-- Opening Marker --

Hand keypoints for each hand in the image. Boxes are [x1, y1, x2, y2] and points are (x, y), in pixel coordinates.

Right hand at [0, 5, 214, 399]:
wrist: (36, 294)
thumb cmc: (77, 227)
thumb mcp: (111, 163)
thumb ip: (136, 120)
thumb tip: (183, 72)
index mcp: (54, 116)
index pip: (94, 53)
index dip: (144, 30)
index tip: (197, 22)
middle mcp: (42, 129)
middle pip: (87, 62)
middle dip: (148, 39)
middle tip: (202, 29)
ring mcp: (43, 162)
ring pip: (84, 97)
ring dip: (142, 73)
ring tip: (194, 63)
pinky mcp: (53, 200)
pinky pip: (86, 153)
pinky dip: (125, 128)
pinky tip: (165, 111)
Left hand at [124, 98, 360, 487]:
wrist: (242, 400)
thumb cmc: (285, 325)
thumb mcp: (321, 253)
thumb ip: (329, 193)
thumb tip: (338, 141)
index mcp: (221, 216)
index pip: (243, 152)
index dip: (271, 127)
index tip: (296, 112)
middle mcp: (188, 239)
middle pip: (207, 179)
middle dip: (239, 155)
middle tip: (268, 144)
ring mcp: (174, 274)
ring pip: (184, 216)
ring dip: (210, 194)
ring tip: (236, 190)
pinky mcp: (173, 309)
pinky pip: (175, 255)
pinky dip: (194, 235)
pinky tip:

-- Closing Marker --

• _TASK OBJECTIVE_
Using the data above, return each line exactly as written.

• _SOLUTION TO THIS TASK_
Hand keypoints for each hand in the image. Boxes are [x1, y1, x2, y2] and points are (x, y), in pixel coordinates.

Right hand at [0, 5, 214, 399]:
wrist: (36, 294)
thumb cmc: (77, 227)
thumb mcp: (111, 163)
thumb ip: (136, 120)
thumb tip: (183, 72)
index mcp: (54, 116)
index pip: (94, 53)
index dip: (144, 30)
index tip: (197, 22)
middle mcp: (42, 129)
middle pip: (87, 62)
middle dip: (148, 39)
middle tip: (202, 29)
ring mcp: (43, 162)
ring pip: (84, 97)
ring dip: (142, 73)
ring tip: (194, 63)
pinky mcp: (53, 200)
pinky pip: (86, 153)
pinky dip: (125, 128)
pinky tip: (165, 111)
Left hand at [124, 98, 360, 487]:
wrist: (242, 400)
thumb cmc: (285, 325)
thumb mcp: (321, 253)
thumb ip: (329, 193)
thumb tip: (338, 141)
index mcp: (221, 216)
index pip: (243, 152)
index dip: (271, 127)
index tip: (296, 112)
middle mcp: (188, 239)
middle pip: (207, 179)
middle dip: (239, 155)
middle tip: (268, 144)
ring mcp: (174, 274)
ring pip: (184, 216)
ring dip: (210, 194)
ring tip: (236, 190)
pinky mcp: (173, 309)
pinky pip: (175, 255)
pinky dip: (194, 235)
pinky tip:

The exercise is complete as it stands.